One of the key areas of the project was to explore whether greater uptake of EMAS by organisations could be incentivised by greater use of regulatory reliefs such as reduced or eased environmental permitting and inspection requirements, beneficial treatment in procurement, tax breaks or reduced fees. A second key area was to explore whether there could be greater synergies between the verified public reporting required by EMAS and the information required by public authorities for environmental law enforcement and compliance.
The project was led by Adelphi consult, supported by Trinomics, SSUP, UBA and IAT and ran throughout the year 2017. Our role in this work was to carry out country case studies for the Netherlands and Sweden, a company case study, and to support in the analysis and formulation of recommendations to the European Commission.
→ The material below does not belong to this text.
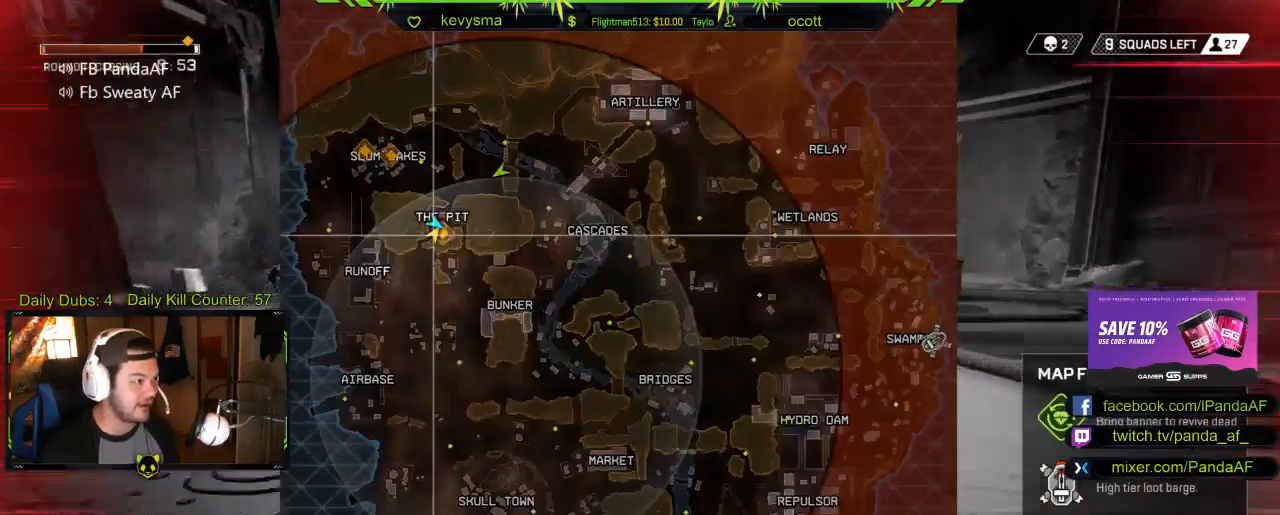
{"buttons": ["SELECT"], "left_stick": "up", "right_stick": "center", "events": [[450, "SELECT", "down"]]}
This involved detailed analysis of the policy context in each country, and speaking with key stakeholders including policy makers, competent authorities, EMAS verifiers and auditors, EMAS certified firms and other stakeholders.
The study revealed the following main conclusions:
Added value of EMAS
- Member States mostly see the added value of EMAS over other environmental management systems, with the main value coming from the external verification and improved guarantee of legal compliance this brings;
- Despite this, many stakeholders consider the added value of EMAS compared to ISO14001 to be quite limited;
- The EMAS environmental statement provides public authorities and the wider public with valuable information on the environmental performance of companies;
- EMAS registered organisations and verifiers think that EMAS supports legal compliance better than ISO14001 alone, although the additional benefits are small;
- Public authorities do not perceive EMAS registration as a suitable alternative for inspections or the fulfilment of other legal requirements.
- Currently, the effectiveness of regulatory relief measures for EMAS registered organisations is quite limited and measures are spread unevenly across Member States;
- The most important requirement for an increased added value of regulatory relief measures is improved communication between EMAS representatives and environmental verifiers on the one hand and inspection authorities and regulators on the other;
- Other barriers for the implementation of regulatory relief includes:
- A lack of familiarity with EMAS among policymakers and regulators;
- The narrow (environment-focused) scope of EMAS;
- Reluctance in replacing enforcement-based instruments by voluntary instruments.
- The potential for removing a double burden in environmental reporting due to the EMAS statement is limited as the EMAS statement differs significantly from other reporting requirements, in terms of the level of detail as well as the intended audience;
- EMAS registered organisations stated an interest in moving the EMAS reporting to a digital platform. However, significant barriers for setting up such a reporting platform still exist.
- The potential of the environmental statement to create new business opportunities is rather limited;
- Organisations do use EMAS in other ways for the creation of new business opportunities, e.g. by reducing costs and risk, improving their reputation and becoming more innovative.